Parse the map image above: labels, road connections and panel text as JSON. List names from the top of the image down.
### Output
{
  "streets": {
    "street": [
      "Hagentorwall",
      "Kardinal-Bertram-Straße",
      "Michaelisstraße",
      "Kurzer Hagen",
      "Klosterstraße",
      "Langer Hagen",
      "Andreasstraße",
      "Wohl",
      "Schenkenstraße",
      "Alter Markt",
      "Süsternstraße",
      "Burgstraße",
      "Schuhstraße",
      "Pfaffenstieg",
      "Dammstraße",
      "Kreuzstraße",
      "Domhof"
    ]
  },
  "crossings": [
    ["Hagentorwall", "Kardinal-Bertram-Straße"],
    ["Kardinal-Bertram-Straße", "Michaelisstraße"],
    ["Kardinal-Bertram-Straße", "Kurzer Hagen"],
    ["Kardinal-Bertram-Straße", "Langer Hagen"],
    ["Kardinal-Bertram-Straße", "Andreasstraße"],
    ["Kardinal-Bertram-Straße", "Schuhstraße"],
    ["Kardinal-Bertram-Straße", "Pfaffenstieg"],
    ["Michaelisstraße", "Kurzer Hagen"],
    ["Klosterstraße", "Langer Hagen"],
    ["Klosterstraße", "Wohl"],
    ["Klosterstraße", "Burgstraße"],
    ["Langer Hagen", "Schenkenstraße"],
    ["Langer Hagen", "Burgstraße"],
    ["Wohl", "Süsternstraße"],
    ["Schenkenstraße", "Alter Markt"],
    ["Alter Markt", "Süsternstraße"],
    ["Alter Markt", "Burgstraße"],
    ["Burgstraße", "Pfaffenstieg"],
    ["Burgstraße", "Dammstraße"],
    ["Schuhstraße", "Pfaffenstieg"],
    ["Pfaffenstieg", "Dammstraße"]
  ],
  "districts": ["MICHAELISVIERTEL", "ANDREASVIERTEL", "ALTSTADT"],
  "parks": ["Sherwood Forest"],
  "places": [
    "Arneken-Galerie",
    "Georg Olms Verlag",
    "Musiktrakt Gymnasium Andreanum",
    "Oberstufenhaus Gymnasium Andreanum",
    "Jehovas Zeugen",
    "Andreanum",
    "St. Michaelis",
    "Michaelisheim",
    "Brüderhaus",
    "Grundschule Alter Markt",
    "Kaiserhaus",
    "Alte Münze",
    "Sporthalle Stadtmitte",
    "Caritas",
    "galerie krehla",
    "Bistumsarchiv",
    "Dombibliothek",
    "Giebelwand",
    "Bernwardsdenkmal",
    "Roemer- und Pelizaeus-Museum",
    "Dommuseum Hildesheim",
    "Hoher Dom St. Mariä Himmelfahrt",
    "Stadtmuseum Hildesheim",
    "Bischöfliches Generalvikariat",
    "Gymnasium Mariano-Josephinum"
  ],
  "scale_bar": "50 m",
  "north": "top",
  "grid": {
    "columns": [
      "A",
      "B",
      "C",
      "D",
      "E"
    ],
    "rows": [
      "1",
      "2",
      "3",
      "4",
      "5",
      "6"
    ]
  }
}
::::::::
• _Exercise directions_: Print out the whole of the material exactly, line for line.

• _Output below_:
Parse the map image above: labels, road connections and panel text as JSON. List names from the top of the image down.
### Output
{
  "streets": {
    "street": [
      "Hagentorwall",
      "Kardinal-Bertram-Straße",
      "Michaelisstraße",
      "Kurzer Hagen",
      "Klosterstraße",
      "Langer Hagen",
      "Andreasstraße",
      "Wohl",
      "Schenkenstraße",
      "Alter Markt",
      "Süsternstraße",
      "Burgstraße",
      "Schuhstraße",
      "Pfaffenstieg",
      "Dammstraße",
      "Kreuzstraße",
      "Domhof"
    ]
  },
  "crossings": [
    ["Hagentorwall", "Kardinal-Bertram-Straße"],
    ["Kardinal-Bertram-Straße", "Michaelisstraße"],
    ["Kardinal-Bertram-Straße", "Kurzer Hagen"],
    ["Kardinal-Bertram-Straße", "Langer Hagen"],
    ["Kardinal-Bertram-Straße", "Andreasstraße"],
    ["Kardinal-Bertram-Straße", "Schuhstraße"],
    ["Kardinal-Bertram-Straße", "Pfaffenstieg"],
    ["Michaelisstraße", "Kurzer Hagen"],
    ["Klosterstraße", "Langer Hagen"],
    ["Klosterstraße", "Wohl"],
    ["Klosterstraße", "Burgstraße"],
    ["Langer Hagen", "Schenkenstraße"],
    ["Langer Hagen", "Burgstraße"],
    ["Wohl", "Süsternstraße"],
    ["Schenkenstraße", "Alter Markt"],
    ["Alter Markt", "Süsternstraße"],
    ["Alter Markt", "Burgstraße"],
    ["Burgstraße", "Pfaffenstieg"],
    ["Burgstraße", "Dammstraße"],
    ["Schuhstraße", "Pfaffenstieg"],
    ["Pfaffenstieg", "Dammstraße"]
  ],
  "districts": ["MICHAELISVIERTEL", "ANDREASVIERTEL", "ALTSTADT"],
  "parks": ["Sherwood Forest"],
  "places": [
    "Arneken-Galerie",
    "Georg Olms Verlag",
    "Musiktrakt Gymnasium Andreanum",
    "Oberstufenhaus Gymnasium Andreanum",
    "Jehovas Zeugen",
    "Andreanum",
    "St. Michaelis",
    "Michaelisheim",
    "Brüderhaus",
    "Grundschule Alter Markt",
    "Kaiserhaus",
    "Alte Münze",
    "Sporthalle Stadtmitte",
    "Caritas",
    "galerie krehla",
    "Bistumsarchiv",
    "Dombibliothek",
    "Giebelwand",
    "Bernwardsdenkmal",
    "Roemer- und Pelizaeus-Museum",
    "Dommuseum Hildesheim",
    "Hoher Dom St. Mariä Himmelfahrt",
    "Stadtmuseum Hildesheim",
    "Bischöfliches Generalvikariat",
    "Gymnasium Mariano-Josephinum"
  ],
  "scale_bar": "50 m",
  "north": "top",
  "grid": {
    "columns": [
      "A",
      "B",
      "C",
      "D",
      "E"
    ],
    "rows": [
      "1",
      "2",
      "3",
      "4",
      "5",
      "6"
    ]
  }
}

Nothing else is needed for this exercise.